Londres es el olor a deli de la estación Victoria y desayunar salchichas por más que me había jurado no volver a hacerlo. Imparto un curso aquí de miércoles a viernes. El fin de semana tengo planes para ir a Salisbury, quizás a Bath y seguro a Stonehenge. Y ahora me arrepiento del plan ¿Qué tiene Londres, una ciudad abarrotada, para que un tipo con alergia a las multitudes y querencia por piedras y árboles quiera quedarse por aquí?
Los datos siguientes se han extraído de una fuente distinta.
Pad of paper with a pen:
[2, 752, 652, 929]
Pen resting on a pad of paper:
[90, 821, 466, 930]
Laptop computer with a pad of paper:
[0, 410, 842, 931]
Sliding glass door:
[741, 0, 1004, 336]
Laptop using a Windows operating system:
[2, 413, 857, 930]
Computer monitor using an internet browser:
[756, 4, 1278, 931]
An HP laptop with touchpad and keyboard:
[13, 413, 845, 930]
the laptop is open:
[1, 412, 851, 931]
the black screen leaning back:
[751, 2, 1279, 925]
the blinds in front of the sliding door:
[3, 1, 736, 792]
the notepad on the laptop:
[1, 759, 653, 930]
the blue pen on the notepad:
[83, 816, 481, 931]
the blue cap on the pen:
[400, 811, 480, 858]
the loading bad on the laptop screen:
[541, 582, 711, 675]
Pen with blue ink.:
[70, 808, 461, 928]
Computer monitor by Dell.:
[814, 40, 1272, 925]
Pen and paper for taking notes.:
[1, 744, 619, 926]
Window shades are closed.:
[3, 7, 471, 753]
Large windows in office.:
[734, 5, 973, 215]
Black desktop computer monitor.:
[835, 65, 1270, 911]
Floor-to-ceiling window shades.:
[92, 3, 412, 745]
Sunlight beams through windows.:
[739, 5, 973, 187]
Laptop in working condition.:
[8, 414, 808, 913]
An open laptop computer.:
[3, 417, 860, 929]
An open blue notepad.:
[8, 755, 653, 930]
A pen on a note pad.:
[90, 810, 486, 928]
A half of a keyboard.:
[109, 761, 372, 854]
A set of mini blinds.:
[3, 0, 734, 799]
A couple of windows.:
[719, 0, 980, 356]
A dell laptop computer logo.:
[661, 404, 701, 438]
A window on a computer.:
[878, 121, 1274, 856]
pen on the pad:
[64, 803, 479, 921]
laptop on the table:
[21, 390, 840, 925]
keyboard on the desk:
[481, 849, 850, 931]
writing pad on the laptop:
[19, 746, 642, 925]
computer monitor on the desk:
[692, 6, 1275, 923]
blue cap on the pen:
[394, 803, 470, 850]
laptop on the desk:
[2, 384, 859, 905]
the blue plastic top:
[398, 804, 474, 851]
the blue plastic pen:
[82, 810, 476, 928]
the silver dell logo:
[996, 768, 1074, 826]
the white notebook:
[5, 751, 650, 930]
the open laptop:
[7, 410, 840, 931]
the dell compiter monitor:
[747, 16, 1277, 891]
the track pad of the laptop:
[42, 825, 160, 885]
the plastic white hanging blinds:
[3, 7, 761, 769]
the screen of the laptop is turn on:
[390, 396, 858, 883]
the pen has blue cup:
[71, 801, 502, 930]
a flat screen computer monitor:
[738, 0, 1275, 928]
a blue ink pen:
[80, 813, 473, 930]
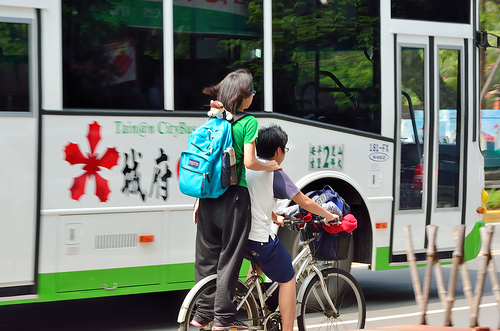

Deshago mis pasos y encuentro una clave en la estación Victoria. Más bien en lo que hice nada más llegar. Pararme. Mirar. Sentir. Ni siquiera preguntarme qué me atrae tanto de esta ciudad o, ya puestos, por que me encantan las estaciones de tren. Hay lugares que, sin razón conocida, me hacen fácil estar presente. Mirar sin buscar. Atender.
Caminando hacia el hotel ocurrió lo mismo. En la estrecha Tothill Street vi un pájaro recortarse contra un cielo más propio de Madrid que de Londres. Recuerdo lo que pensé en ese momento. La captura del instante. Atender.
No hace mucho una amiga (gracias, Rosa) me interesó por los haikus. Tres versos, muchos en 5-7-5 y muchos en casi cualquier otra métrica porque no es eso lo que importa. Lo que importa es que describen un instante. Tres versos que dicen lo que hay: el olor a comida para llevar y las personas que deambulan por una estación; un pájaro en un cielo azul enmarcado por edificios grises… Pero lo dicen de la forma, yo no sé ni intentarlo, en la que cualquiera que lo lea sentirá lo mismo que sintió quien lo escribía. Como una buena fotografía, pero en tres versos. Tres versos que empiezan a escribirse cuando el haijín, el poeta, contempla, presente, una situación vulgar, cotidiana, repetida. Una situación que sólo es especial porque él le presta atención. Atender.
Nuestro mayor egoísmo gira en torno a la atención. La valoramos: “pregúntale al de recepción, que es muy atento”, escribimos a nuestros amigos mientras el de recepción se afana por decirnos vaya usted a saber qué. La reclamamos en las conversaciones: queremos que nos escuchen cuando hablamos, que, a fin de cuentas, para eso hemos interrumpido a nuestro interlocutor. Nos parece lo mínimo exigible cuando nos quejamos airados de que ni siquiera hayan tenido una atención con nosotros después de causarnos un problema. Y, a veces, hacemos locuras por llamar la atención de alguien. No seré yo quien tire la primera piedra.
Sin embargo, ¿cuánto tiempo permanecemos atentos? A lo que hay, no a lo que esperamos que haya. A lo que nos dicen, no a lo que nos gustaría oír. A lo que nos preguntan, no a lo que vamos a responder. A la realidad que nos rodea, no a las conversaciones internas de nuestra mente.
Antes de un buen haiku y antes de una buena foto, hay una mente atenta a lo que se encuentra. La habilidad de expresarlo en tres versos o la de ajustar velocidad, apertura y encuadre antes de que el momento se desvanezca pueden estar al alcance de sólo unos pocos. La capacidad de atender a lo que hay y sentirlo es de todos.
Es la misma habilidad que pone en juego quien ve algo que nadie veía y resuelve un problema; quien encuentra y tira del cabo que desata el nudo de un conflicto en una reunión; quien se da cuenta de cómo te sientes y te dice la palabra que te devuelve el ánimo; quien nos parece admirable porque siembre sabe cómo estar y qué hacer. No es exclusivo de poetas y fotógrafos. Tampoco de místicos. Es de todos y a todos sirve.
Hay lugares, también personas, que, no sé por qué, me lo ponen más fácil. Me inducen a estar presente y atento. Londres es quizás el más insospechado. Lo cierto es que por eso me siento bien aquí.
Estando aquí, no en Londres, en dónde para cada uno y en cada momento es aquí, el estrés, ese estado de tensión sostenida ante una amenaza que está en el pasado, en el futuro o en nuestra imaginación, desparece por la sencilla razón de que la amenaza no está aquí.
Estando aquí, en el momento y en el lugar dónde realmente estás, las decisiones, por supuesto las grandes, pero sin olvidar la importancia de las cotidianas, están enfocadas y responden a la realidad; son mejores.
Estando aquí puedes vivir lo que sientes, con toda la intensidad emocional que tenga, sin peligro de que esa emoción te atrape y te traicione, porque en el siguiente aquí, si sigues presente, atento, esa emoción ya no estará.
El camino a la felicidad pasa por estar siempre en la disposición de escribir un haiku. Aunque no tengamos la más mínima idea de como escribirlo.